> ABOUT THIS EXERCISE: The records below are to be written out exactly, with every picture omitted.

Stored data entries
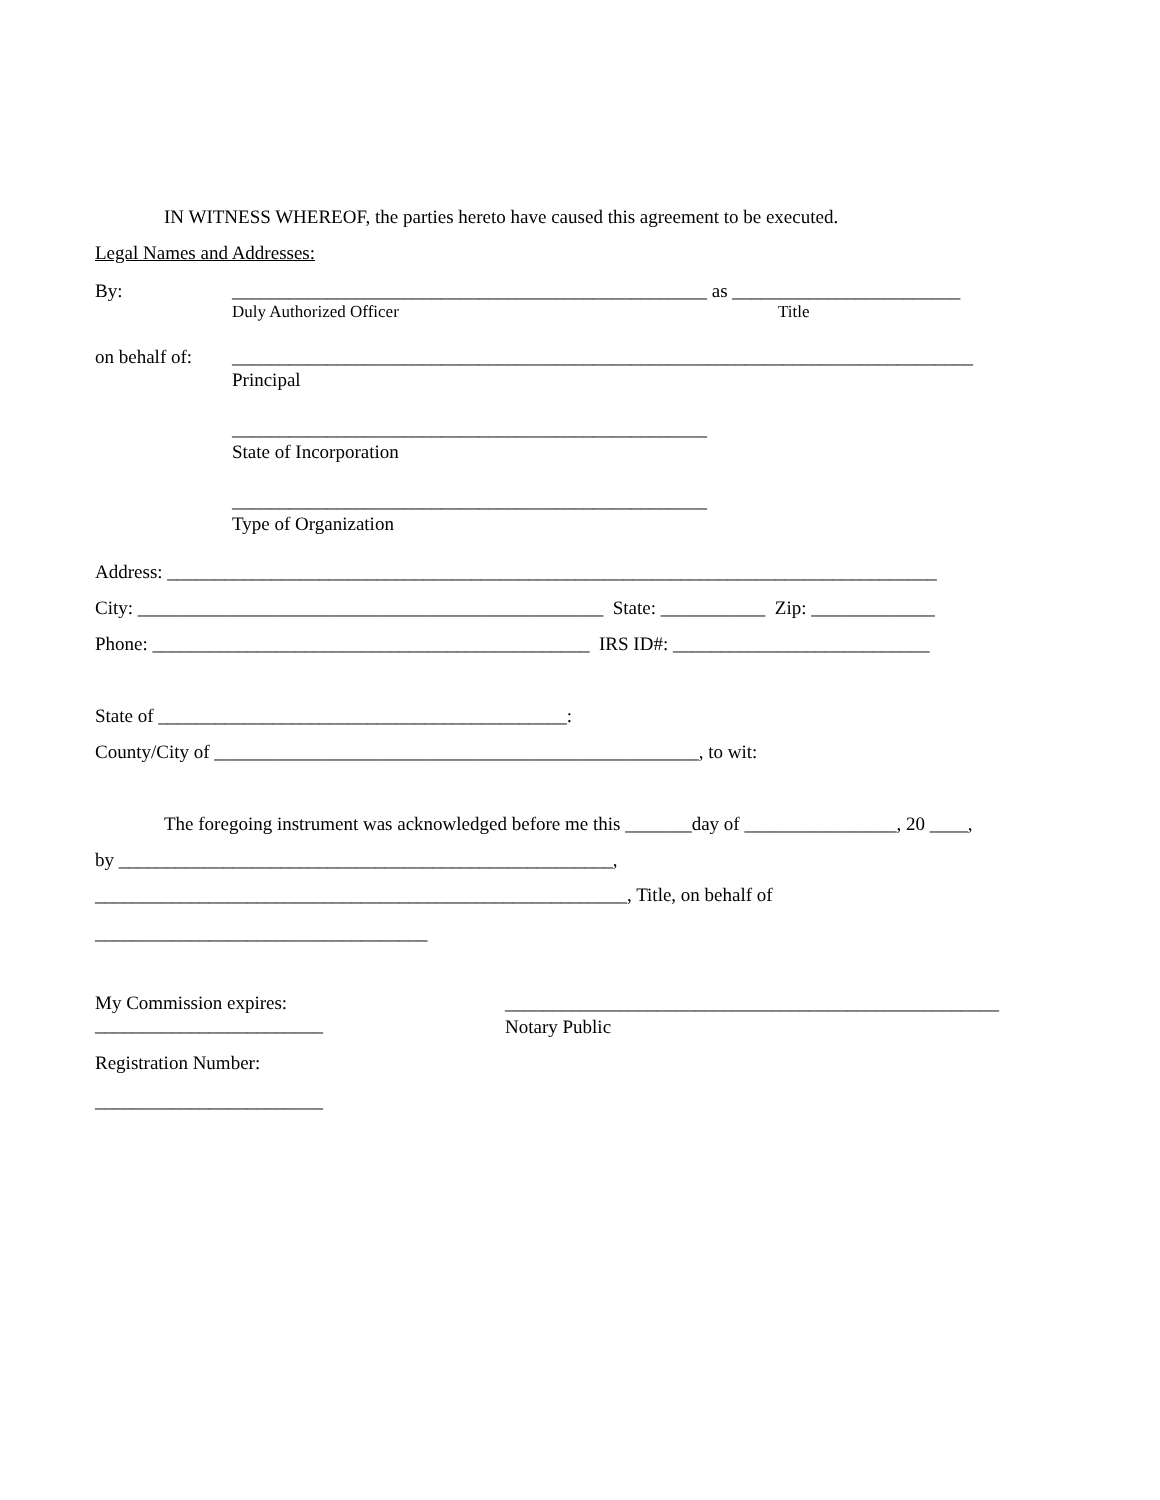IN WITNESS WHEREOF, the parties hereto have caused this agreement to be executed.
Legal Names and Addresses:
By:
__________________________________________________ as ________________________
Duly Authorized Officer
Title
on behalf of:
______________________________________________________________________________
Principal
__________________________________________________
State of Incorporation
__________________________________________________
Type of Organization
Address: _________________________________________________________________________________
City: _________________________________________________ State: ___________ Zip: _____________
Phone: ______________________________________________ IRS ID#: ___________________________
State of ___________________________________________:
County/City of ___________________________________________________, to wit:
The foregoing instrument was acknowledged before me this _______day of ________________, 20 ____,
by ____________________________________________________,
________________________________________________________, Title, on behalf of
___________________________________
My Commission expires:
____________________________________________________
________________________
Notary Public
Registration Number:
________________________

> RESULT:
IN WITNESS WHEREOF, the parties hereto have caused this agreement to be executed.
Legal Names and Addresses:
By:
__________________________________________________ as ________________________
Duly Authorized Officer
Title
on behalf of:
______________________________________________________________________________
Principal
__________________________________________________
State of Incorporation
__________________________________________________
Type of Organization
Address: _________________________________________________________________________________
City: _________________________________________________ State: ___________ Zip: _____________
Phone: ______________________________________________ IRS ID#: ___________________________
State of ___________________________________________:
County/City of ___________________________________________________, to wit:
The foregoing instrument was acknowledged before me this _______day of ________________, 20 ____,
by ____________________________________________________,
________________________________________________________, Title, on behalf of
___________________________________
My Commission expires:
____________________________________________________
________________________
Notary Public
Registration Number:
________________________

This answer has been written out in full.